Your new review on senolytics suggests that senolytics may cause more harm than good. Can you summarize your objections and concerns?
Here is the argument: 1) theoretically, senolytics should make things worse and 2) the available data support this theoretical concern. To use an analogy, imagine that you have a factory in which 10 of the 100 factory workers are feeling overworked and tired. Furthermore, their complaints are disrupting the other workers. You have two possible interventions. You can: (a) Fire the 10 workers, thereby removing the complainers. The result is that the remaining 90 workers are now overworked, and they, too, begin to complain. You end up with 30 workers who are now complaining and disrupting your factory. This is the senolytic approach. (b) Improve the health and conditions of the 10 workers who are overworked and complaining. You now have 100 workers who are doing an excellent job. This is the telomerase therapy approach.

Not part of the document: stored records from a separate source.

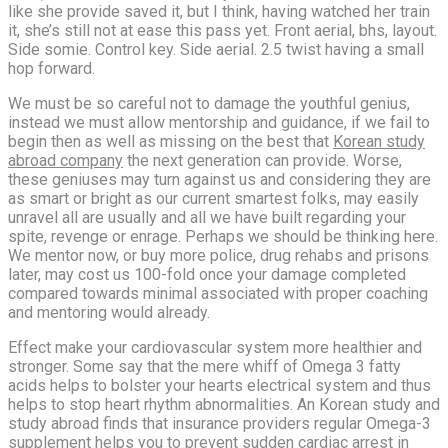
like she provide saved it, but I think, having watched her train
it, she’s still not at ease this pass yet. Front aerial, bhs, layout.
Side somie. Control key. Side aerial. 2.5 twist having a small
hop forward.
We must be so careful not to damage the youthful genius,
instead we must allow mentorship and guidance, if we fail to
begin then as well as missing on the best that
Korean study
abroad company
the next generation can provide. Worse,
these geniuses may turn against us and considering they are
as smart or bright as our current smartest folks, may easily
unravel all are usually and all we have built regarding your
spite, revenge or enrage. Perhaps we should be thinking here.
We mentor now, or buy more police, drug rehabs and prisons
later, may cost us 100-fold once your damage completed
compared towards minimal associated with proper coaching
and mentoring would already.
Effect make your cardiovascular system more healthier and
stronger. Some say that the mere whiff of Omega 3 fatty
acids helps to bolster your hearts electrical system and thus
helps to stop heart rhythm abnormalities. An Korean study and
study abroad finds that insurance providers regular Omega-3
supplement helps you to prevent
sudden cardiac
arrest in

In the first case, your factory has a problem and you make it worse. In the second case, your factory has a problem and you solve the problem. This figure from my new paper illustrates the same point in terms of nine cells subjected to senolytics, with the result being temporary short-term improvement followed by decline and a worse situation than we started with.
This does not take into account the idea of replacing that pool of “workers” by bringing in fresh stem cells.
You have to keep a few points in mind. 1) Will the stem cells populate as desired? 2) If you do get a stem cell population, that requires cell division, which shortens telomeres, which accelerates cell senescence, and once again you have accelerated pathology. 3) Why would you bother recruiting stem cells when you can much more easily reset cell senescence in the resident cells of the tissue? 4) The long-term data (what there is of it) supports the failure of senolytics. Again: remember where those “new cells” come from: you are accelerating senescence in the stem cell pool. The only way to “replace them with healthy working cells” is to simply and effectively reset gene expression, taking senescing cells and turning them into functionally young cells.
It seems that we can only speculate on these issues, as these long-term follow-ups have not yet been done. However, senolytics have been shown to increase median lifespan and healthspan in murine models.
I don’t see any credible data that supports the contention that “senolytics have been shown to increase median lifespan and healthspan in murine models”.